# Citrix Metaframe Access Issues



## TMAN2005 (Jul 23, 2005)

I have been trying to access a corporate Citrix MetaFrame Server with no luck.  I have tried using Safari, Firefox, and Internet Explorer.

With Safari, I get an error with "Error opening ICA file" as the description in the "Client for Java Connection Center" window.  There is no response from Safari and I have to force quit Safari.


With Firefox, I get and error with the following description: 

SSL Error 0: You have not chosen to trust "/C=US/ST=/L=/O=Equifax/
OU=Equifax Secure Certificate Authority/CN=", the issuer of the
server's security certificate.
Error number: 183


I get the same error with Internet Explorer.

I am running the Citrix ICA client for Mac OS X version 7.00.405

Any help would be greatly apprecitated.

Thanks.


----------



## TMAN2005 (Aug 1, 2005)

I have installed the latest Citrix Client update which still yields the same problem.


----------



## TMAN2005 (Aug 1, 2005)

I finally figured it out.  
The solution:
I found the appropriate certificate on www.geotrust.com and copied it into the keystore directory in the Citrix client directory structure.


----------



## peterthorn (Aug 29, 2005)

TMAN2005 said:
			
		

> I finally figured it out.
> The solution:
> I found the appropriate certificate on www.geotrust.com and copied it into the keystore directory in the Citrix client directory structure.
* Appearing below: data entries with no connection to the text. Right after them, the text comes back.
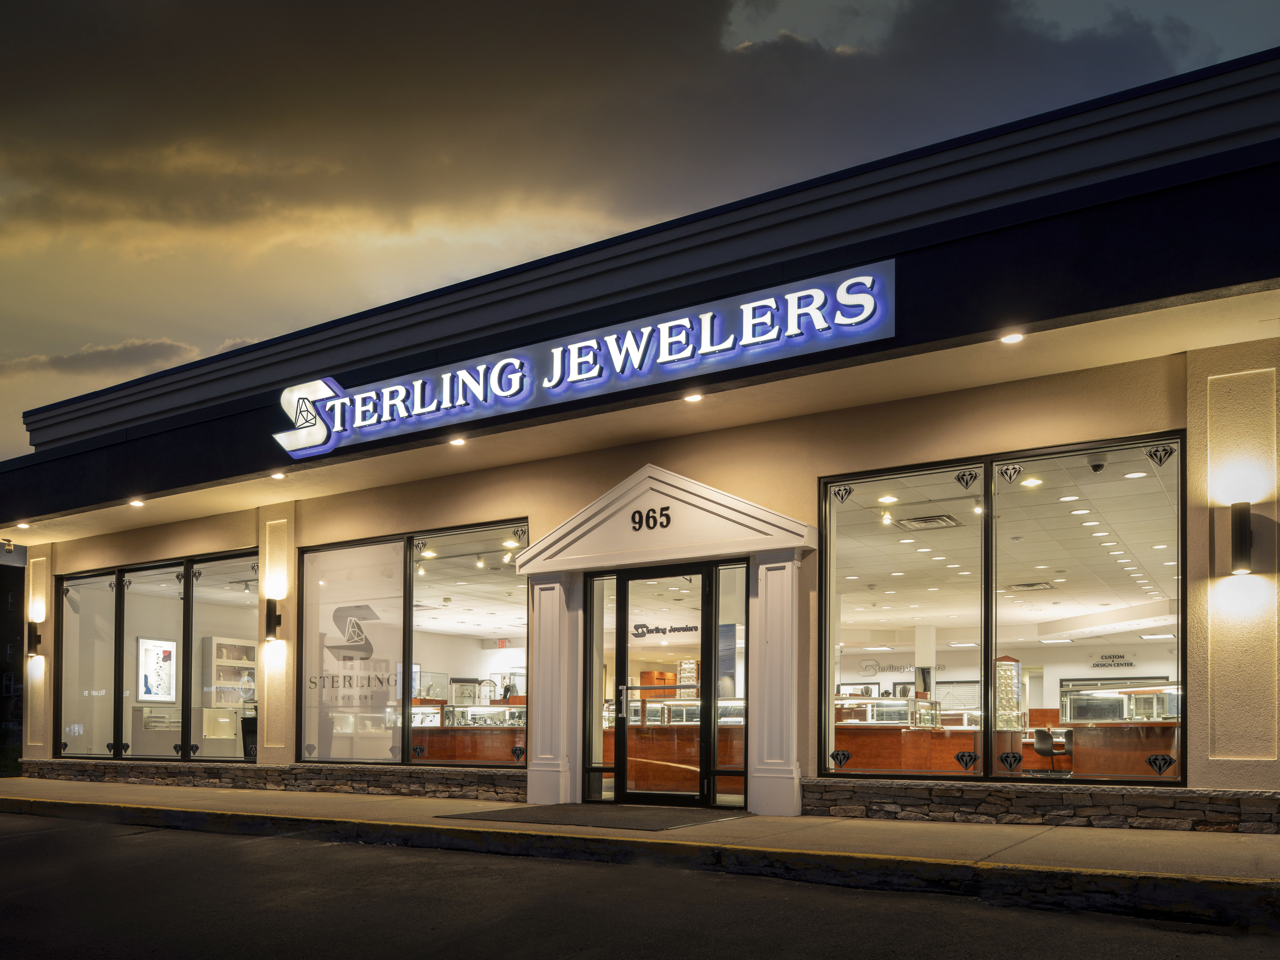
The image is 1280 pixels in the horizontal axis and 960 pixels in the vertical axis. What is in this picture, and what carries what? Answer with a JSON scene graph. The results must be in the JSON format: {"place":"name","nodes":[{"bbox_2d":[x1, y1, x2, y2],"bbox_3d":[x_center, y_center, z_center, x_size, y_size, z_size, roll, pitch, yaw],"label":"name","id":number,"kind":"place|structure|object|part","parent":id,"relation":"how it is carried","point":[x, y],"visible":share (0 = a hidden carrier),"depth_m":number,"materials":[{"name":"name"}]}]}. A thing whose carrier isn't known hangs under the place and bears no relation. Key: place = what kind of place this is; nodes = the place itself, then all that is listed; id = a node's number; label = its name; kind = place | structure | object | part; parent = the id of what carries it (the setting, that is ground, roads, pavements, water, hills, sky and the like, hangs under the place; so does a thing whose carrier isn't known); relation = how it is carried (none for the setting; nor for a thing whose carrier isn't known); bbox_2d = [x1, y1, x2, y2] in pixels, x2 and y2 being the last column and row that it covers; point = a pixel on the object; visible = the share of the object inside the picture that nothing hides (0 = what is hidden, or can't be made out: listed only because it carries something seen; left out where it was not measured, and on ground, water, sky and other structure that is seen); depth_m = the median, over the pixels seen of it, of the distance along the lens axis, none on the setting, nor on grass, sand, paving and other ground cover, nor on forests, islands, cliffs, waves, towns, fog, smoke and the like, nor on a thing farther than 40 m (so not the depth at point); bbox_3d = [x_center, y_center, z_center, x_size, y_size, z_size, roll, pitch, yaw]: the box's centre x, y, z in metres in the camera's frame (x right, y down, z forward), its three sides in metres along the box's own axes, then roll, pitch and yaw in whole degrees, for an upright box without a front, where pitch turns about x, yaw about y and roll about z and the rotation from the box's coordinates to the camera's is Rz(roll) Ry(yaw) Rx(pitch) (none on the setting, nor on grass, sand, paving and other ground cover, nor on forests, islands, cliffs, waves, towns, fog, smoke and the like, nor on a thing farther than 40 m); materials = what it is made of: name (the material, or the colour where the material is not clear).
{"place":"outdoors","nodes":[
{"label":"outdoors","id":0,"kind":"place"},
{"bbox_2d":[0,554,25,771],"label":"neighboring building","id":1,"kind":"structure","parent":0,"point":[4,576],"materials":[{"name":"brown brick"}]},
{"bbox_2d":[0,336,201,378],"label":"cloud","id":2,"kind":"structure","parent":0,"point":[170,345],"materials":[{"name":"grey"}]},
{"bbox_2d":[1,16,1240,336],"label":"cloud","id":3,"kind":"structure","parent":0,"point":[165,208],"materials":[{"name":"grey"}]},
{"bbox_2d":[0,774,1278,898],"label":"pavement","id":4,"kind":"structure","parent":0,"point":[1106,840],"materials":[{"name":"concrete"}]},
{"bbox_2d":[436,802,749,830],"bbox_3d":[-0.338,1.823,8.636,2.592,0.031,1.943,-1,-2,33],"label":"doormat","id":5,"kind":"object","parent":4,"relation":"on","point":[478,813],"visible":0.94,"depth_m":8.37,"materials":[{"name":"rubber"}]},
{"bbox_2d":[0,48,1279,831],"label":"store building","id":6,"kind":"structure","parent":0,"point":[1196,592],"depth_m":8.65,"materials":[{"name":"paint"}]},
{"bbox_2d":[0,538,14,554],"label":"security camera","id":7,"kind":"object","parent":6,"relation":"attached to","point":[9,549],"visible":0.98,"depth_m":15.13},
{"bbox_2d":[14,521,30,529],"bbox_3d":[-9.552,-1.535,13.721,0.234,0.084,0.227,-1,-2,33],"label":"recessed light","id":8,"kind":"object","parent":6,"relation":"attached to","point":[22,525],"visible":0.98,"depth_m":13.71,"materials":[{"name":"white"}]},
{"bbox_2d":[26,620,42,654],"bbox_3d":[-10.777,0.245,15.780,0.229,0.603,0.215,-1,-2,33],"label":"wall lamp","id":9,"kind":"object","parent":6,"relation":"attached to","point":[38,641],"visible":0.97,"depth_m":15.71,"materials":[{"name":"black metal"}]},
{"bbox_2d":[128,498,145,507],"bbox_3d":[-7.099,-1.711,12.521,0.229,0.085,0.226,-1,-2,33],"label":"recessed light","id":10,"kind":"object","parent":6,"relation":"attached to","point":[136,504],"visible":0.98,"depth_m":12.50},
{"bbox_2d":[136,637,177,702],"bbox_3d":[-9.152,0.870,16.777,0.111,1.232,0.918,-1,-2,33],"label":"poster","id":11,"kind":"object","parent":6,"relation":"attached to","point":[163,654],"visible":0.87,"depth_m":16.76,"materials":[{"name":"white paper"}]},
{"bbox_2d":[57,548,258,765],"bbox_3d":[-7.390,0.550,13.660,4.934,3.262,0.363,-1,-2,33],"label":"shop window","id":12,"kind":"structure","parent":6,"relation":"in","point":[117,719],"depth_m":13.74,"materials":[{"name":"clear glass"}]},
{"bbox_2d":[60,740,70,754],"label":"sticker","id":13,"kind":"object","parent":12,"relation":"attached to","point":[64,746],"visible":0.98,"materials":[{"name":"black plastic"}]},
{"bbox_2d":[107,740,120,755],"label":"sticker","id":14,"kind":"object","parent":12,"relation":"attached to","point":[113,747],"visible":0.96,"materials":[{"name":"black plastic"}]},
{"bbox_2d":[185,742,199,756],"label":"sticker","id":15,"kind":"object","parent":12,"relation":"attached to","point":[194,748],"visible":0.97,"depth_m":13.08,"materials":[{"name":"black plastic"}]},
{"bbox_2d":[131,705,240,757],"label":"display counter","id":16,"kind":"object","parent":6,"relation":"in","point":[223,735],"visible":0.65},
{"bbox_2d":[202,635,255,705],"bbox_3d":[-7.812,1.044,17.135,0.507,1.508,1.163,-1,-2,33],"label":"display cabinet","id":17,"kind":"object","parent":6,"relation":"in","point":[218,643],"visible":0.57,"depth_m":16.90,"materials":[{"name":"white glass"}]},
{"bbox_2d":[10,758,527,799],"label":"stone cladding","id":18,"kind":"structure","parent":6,"relation":"attached to","point":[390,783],"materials":[{"name":"stone"}]},
{"bbox_2d":[264,598,282,640],"bbox_3d":[-5.187,-0.059,12.511,0.211,0.586,0.206,-1,-2,33],"label":"wall lamp","id":19,"kind":"object","parent":6,"relation":"attached to","point":[279,622],"visible":0.99,"depth_m":12.44,"materials":[{"name":"black metal"}]},
{"bbox_2d":[269,470,286,479],"bbox_3d":[-4.773,-1.970,11.710,0.229,0.075,0.224,-1,-2,33],"label":"recessed light","id":20,"kind":"object","parent":6,"relation":"attached to","point":[279,474],"visible":0.97,"depth_m":11.69,"materials":[{"name":"white"}]},
{"bbox_2d":[298,520,530,767],"bbox_3d":[-2.918,0.265,11.344,3.873,3.254,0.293,-1,-2,33],"label":"shop window","id":21,"kind":"structure","parent":6,"relation":"in","point":[512,611],"depth_m":11.38,"materials":[{"name":"clear glass"}]},
{"bbox_2d":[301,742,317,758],"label":"sticker","id":22,"kind":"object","parent":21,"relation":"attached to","point":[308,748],"visible":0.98,"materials":[{"name":"grey plastic"}]},
{"bbox_2d":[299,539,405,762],"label":"window decal","id":23,"kind":"object","parent":21,"relation":"attached to","point":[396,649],"visible":0.96,"depth_m":11.04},
{"bbox_2d":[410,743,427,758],"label":"sticker","id":24,"kind":"object","parent":21,"relation":"attached to","point":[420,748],"visible":0.99,"depth_m":10.84,"materials":[{"name":"black plastic"}]},
{"bbox_2d":[510,745,525,761],"bbox_3d":[-1.394,1.468,10.115,0.161,0.205,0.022,-1,-2,33],"label":"sticker","id":25,"kind":"object","parent":21,"relation":"attached to","point":[515,751],"visible":0.98,"depth_m":10.11,"materials":[{"name":"black plastic"}]},
{"bbox_2d":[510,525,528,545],"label":"decal","id":26,"kind":"object","parent":21,"relation":"attached to","point":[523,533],"visible":0.97,"depth_m":9.87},
{"bbox_2d":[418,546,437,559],"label":"spotlight","id":27,"kind":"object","parent":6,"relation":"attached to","point":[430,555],"visible":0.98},
{"bbox_2d":[448,435,467,446],"bbox_3d":[-2.070,-2.075,10.063,0.213,0.076,0.211,-1,-2,33],"label":"recessed light","id":28,"kind":"object","parent":6,"relation":"attached to","point":[457,442],"visible":0.94,"depth_m":10.04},
{"bbox_2d":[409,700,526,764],"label":"display case","id":29,"kind":"object","parent":6,"relation":"in","point":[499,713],"visible":0.52,"depth_m":13.60,"materials":[{"name":"brown wood"}]},
{"bbox_2d":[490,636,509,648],"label":"exit sign","id":30,"kind":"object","parent":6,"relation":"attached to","point":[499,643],"visible":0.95,"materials":[{"name":"white plastic"}]},
{"bbox_2d":[274,259,895,458],"bbox_3d":[-1.127,-2.747,9.668,8.142,0.767,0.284,-1,-2,33],"label":"store sign","id":31,"kind":"object","parent":6,"relation":"attached to","point":[610,337],"visible":0.98,"depth_m":9.03,"materials":[{"name":"blue"}]},
{"bbox_2d":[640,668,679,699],"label":"wooden cabinet","id":32,"kind":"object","parent":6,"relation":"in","point":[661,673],"visible":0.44,"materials":[{"name":"brown wood"}]},
{"bbox_2d":[515,464,823,814],"bbox_3d":[0.249,0.188,9.294,3.442,3.375,1.154,-1,-2,33],"label":"entrance portal","id":33,"kind":"object","parent":6,"relation":"attached to","point":[793,743],"visible":0.96,"depth_m":9.21,"materials":[{"name":"white paint"}]},
{"bbox_2d":[586,573,615,798],"bbox_3d":[-0.424,0.695,9.815,0.415,2.484,0.137,-1,-2,33],"label":"sidelight window","id":34,"kind":"structure","parent":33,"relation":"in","point":[600,582],"depth_m":9.83,"materials":[{"name":"clear glass"}]},
{"bbox_2d":[629,505,672,531],"bbox_3d":[0.099,-1.087,9.010,0.453,0.246,0.060,-1,-2,33],"label":"house number","id":35,"kind":"object","parent":33,"relation":"attached to","point":[669,520],"visible":0.98,"depth_m":9.01,"materials":[{"name":"black"}]},
{"bbox_2d":[605,562,715,806],"bbox_3d":[0.179,0.691,9.278,1.255,2.469,0.220,-1,-2,33],"label":"glass door","id":36,"kind":"structure","parent":33,"relation":"in","point":[618,775],"depth_m":9.24,"materials":[{"name":"glass"}]},
{"label":"door handle","id":37,"kind":"part","parent":36,"relation":"part of","materials":[{"name":"silver metal"}]},
{"bbox_2d":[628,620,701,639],"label":"lettering","id":38,"kind":"object","parent":36,"relation":"attached to","point":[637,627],"visible":0.81,"depth_m":11.99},
{"bbox_2d":[711,558,747,804],"bbox_3d":[0.968,0.603,9.278,0.384,2.551,0.189,-1,-2,33],"label":"sidelight window","id":39,"kind":"structure","parent":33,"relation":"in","point":[722,609],"depth_m":9.29,"materials":[{"name":"clear glass"}]},
{"bbox_2d":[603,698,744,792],"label":"display case","id":40,"kind":"object","parent":6,"relation":"in","point":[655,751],"visible":0.47,"depth_m":11.52,"materials":[{"name":"brown wood"}]},
{"bbox_2d":[682,391,703,402],"bbox_3d":[0.516,-2.225,8.697,0.212,0.073,0.210,-1,-2,33],"label":"recessed light","id":41,"kind":"object","parent":6,"relation":"attached to","point":[695,396],"visible":0.79,"depth_m":8.67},
{"bbox_2d":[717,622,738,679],"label":"poster","id":42,"kind":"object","parent":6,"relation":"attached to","point":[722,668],"visible":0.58,"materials":[{"name":"blue paper"}]},
{"bbox_2d":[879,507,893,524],"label":"spotlight","id":43,"kind":"object","parent":6,"relation":"attached to","point":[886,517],"visible":0.9,"depth_m":10.50,"materials":[{"name":"white metal"}]},
{"bbox_2d":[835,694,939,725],"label":"display case","id":44,"kind":"object","parent":6,"relation":"in","point":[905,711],"visible":0.63,"depth_m":13.45,"materials":[{"name":"clear glass"}]},
{"bbox_2d":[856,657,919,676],"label":"wall lettering","id":45,"kind":"object","parent":6,"relation":"attached to","point":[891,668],"visible":0.82,"depth_m":24.32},
{"bbox_2d":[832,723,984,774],"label":"counter","id":46,"kind":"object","parent":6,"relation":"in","point":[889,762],"visible":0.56,"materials":[{"name":"brown wood"}]},
{"bbox_2d":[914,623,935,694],"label":"column","id":47,"kind":"structure","parent":6,"relation":"in","point":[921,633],"depth_m":15.60,"materials":[{"name":"white paint"}]},
{"bbox_2d":[895,513,961,529],"bbox_3d":[3.718,-1.324,11.466,0.658,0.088,0.622,-1,-2,33],"label":"ceiling vent","id":48,"kind":"object","parent":6,"relation":"in","point":[944,520],"visible":0.96,"depth_m":11.39,"materials":[{"name":"metal"}]},
{"bbox_2d":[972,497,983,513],"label":"spotlight","id":49,"kind":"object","parent":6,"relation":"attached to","point":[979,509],"visible":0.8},
{"bbox_2d":[822,431,1184,786],"bbox_3d":[3.161,-0.097,7.929,3.074,3.130,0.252,-1,-2,33],"label":"shop window","id":50,"kind":"structure","parent":6,"relation":"in","point":[1164,512],"depth_m":7.89,"materials":[{"name":"clear glass"}]},
{"bbox_2d":[829,748,851,767],"bbox_3d":[1.864,1.247,8.270,0.201,0.182,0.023,-1,-2,33],"label":"sticker","id":51,"kind":"object","parent":50,"relation":"attached to","point":[844,754],"visible":0.98,"depth_m":8.27,"materials":[{"name":"black plastic"}]},
{"bbox_2d":[830,483,852,503],"bbox_3d":[1.906,-1.237,8.403,0.214,0.199,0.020,-1,-2,33],"label":"sticker","id":52,"kind":"object","parent":50,"relation":"attached to","point":[838,493],"visible":0.97,"depth_m":8.40,"materials":[{"name":"black plastic"}]},
{"bbox_2d":[954,750,978,769],"bbox_3d":[2.983,1.236,8.094,0.237,0.184,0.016,-1,-2,33],"label":"sticker","id":53,"kind":"object","parent":50,"relation":"attached to","point":[966,762],"visible":0.98,"depth_m":8.09,"materials":[{"name":"black plastic"}]},
{"bbox_2d":[954,467,978,487],"bbox_3d":[2.902,-1.297,7.871,0.233,0.198,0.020,-1,-2,33],"label":"sticker","id":54,"kind":"object","parent":50,"relation":"attached to","point":[957,477],"visible":0.97,"depth_m":7.87,"materials":[{"name":"black plastic"}]},
{"bbox_2d":[996,462,1021,483],"bbox_3d":[3.291,-1.344,7.901,0.228,0.190,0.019,-1,-2,33],"label":"sticker","id":55,"kind":"object","parent":50,"relation":"attached to","point":[1011,474],"visible":0.97,"depth_m":7.90,"materials":[{"name":"black plastic"}]},
{"bbox_2d":[997,751,1023,771],"bbox_3d":[3.305,1.222,7.907,0.230,0.191,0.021,-1,-2,33],"label":"sticker","id":56,"kind":"object","parent":50,"relation":"attached to","point":[1011,765],"visible":0.98,"depth_m":7.91,"materials":[{"name":"black plastic"}]},
{"bbox_2d":[1145,753,1175,774],"bbox_3d":[4.246,1.140,7.234,0.234,0.180,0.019,-1,-2,33],"label":"sticker","id":57,"kind":"object","parent":50,"relation":"attached to","point":[1156,759],"visible":0.98,"depth_m":7.23,"materials":[{"name":"black plastic"}]},
{"bbox_2d":[1146,444,1175,465],"bbox_3d":[4.164,-1.356,7.087,0.227,0.169,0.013,-1,-2,33],"label":"sticker","id":58,"kind":"object","parent":50,"relation":"attached to","point":[1164,455],"visible":0.97,"depth_m":7.09,"materials":[{"name":"black plastic"}]},
{"bbox_2d":[994,656,1022,726],"bbox_3d":[5.488,1.177,13.353,0.414,1.347,0.462,-1,-2,33],"label":"display case","id":59,"kind":"object","parent":6,"relation":"in","point":[1013,665],"visible":0.68,"depth_m":13.22,"materials":[{"name":"glass"}]},
{"bbox_2d":[999,331,1025,343],"bbox_3d":[3.114,-2.408,7.436,0.209,0.070,0.209,-1,-2,33],"label":"recessed light","id":60,"kind":"object","parent":6,"relation":"attached to","point":[1013,337],"visible":0.9,"depth_m":7.42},
{"bbox_2d":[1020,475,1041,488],"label":"recessed light","id":61,"kind":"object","parent":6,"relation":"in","point":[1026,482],"visible":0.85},
{"bbox_2d":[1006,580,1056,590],"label":"ceiling vent","id":62,"kind":"object","parent":6,"relation":"in","point":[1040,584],"visible":0.97,"depth_m":13.52,"materials":[{"name":"metal"}]},
{"bbox_2d":[1032,728,1067,774],"bbox_3d":[5.540,1.818,11.970,0.601,0.851,0.579,2,-2,-43],"label":"office chair","id":63,"kind":"object","parent":6,"relation":"in","point":[1040,738],"visible":0.84,"depth_m":11.94,"materials":[{"name":"black plastic"}]},
{"bbox_2d":[1087,457,1106,472],"bbox_3d":[4.142,-1.470,8.054,0.156,0.149,0.156,-1,-2,33],"label":"security camera","id":64,"kind":"object","parent":6,"relation":"attached to","point":[1098,466],"visible":0.93,"depth_m":8.02,"materials":[{"name":"black"}]},
{"bbox_2d":[1090,652,1134,669],"bbox_3d":[10.562,0.801,19.793,1.048,0.368,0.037,-1,-2,24],"label":"wall sign","id":65,"kind":"object","parent":6,"relation":"attached to","point":[1109,657],"visible":0.98,"depth_m":19.81,"materials":[{"name":"black"}]},
{"bbox_2d":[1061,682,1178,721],"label":"display case","id":66,"kind":"object","parent":6,"relation":"in","point":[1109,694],"visible":0.58,"depth_m":12.78,"materials":[{"name":"clear glass"}]},
{"bbox_2d":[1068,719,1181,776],"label":"counter","id":67,"kind":"object","parent":6,"relation":"in","point":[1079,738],"visible":0.59,"depth_m":10.80,"materials":[{"name":"brown wood"}]},
{"bbox_2d":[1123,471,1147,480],"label":"recessed light","id":68,"kind":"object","parent":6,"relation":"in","point":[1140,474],"visible":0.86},
{"bbox_2d":[1229,500,1253,574],"bbox_3d":[4.841,-0.689,7.140,0.175,0.586,0.190,-1,-2,33],"label":"wall lamp","id":69,"kind":"object","parent":6,"relation":"attached to","point":[1241,547],"visible":0.98,"depth_m":7.08,"materials":[{"name":"black metal"}]},
{"bbox_2d":[0,806,1279,959],"label":"road","id":70,"kind":"structure","parent":0,"point":[46,834],"materials":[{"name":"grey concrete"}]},
{"bbox_2d":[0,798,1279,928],"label":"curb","id":71,"kind":"structure","parent":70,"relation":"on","point":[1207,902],"depth_m":6.37,"materials":[{"name":"grey concrete"}]},
{"bbox_2d":[1,0,1279,466],"label":"sky","id":72,"kind":"structure","parent":0,"point":[194,353],"materials":[{"name":"grey"}]}
]}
I have the exact same problem, but haven't been able to find the equifax certificate at geotrust. Could you be more specific on where to get it?

Thanks!
Peter


----------



## peterthorn (Aug 29, 2005)

Ahh - the joy of responding to own questions (for others to use) it is the first certificate at http://www.geotrust.com/resources/root_certificates/   - the Base-64 encoded X.509
Thanks to TMAN2005 for pointing in the right direction!


----------



## pikester (Sep 23, 2005)

I realize this may be a little late in coming, but here is a link I found on another post out here:
http://www.silerfamily.net/~fms/projects/citrix.php

This will walk you through the steps of finding the proper certificate (well, hopefully).


----------



## falcon5182 (Sep 26, 2005)

I'm also having issues with the Citrix ICA client.  The problem I'm having is that the LAUNCH.ASP file tries to open with Photoshop or Dreamweaver.  I can't get it open with the Citrix client.  How can I change the file association so ASP files open the Citrix?


----------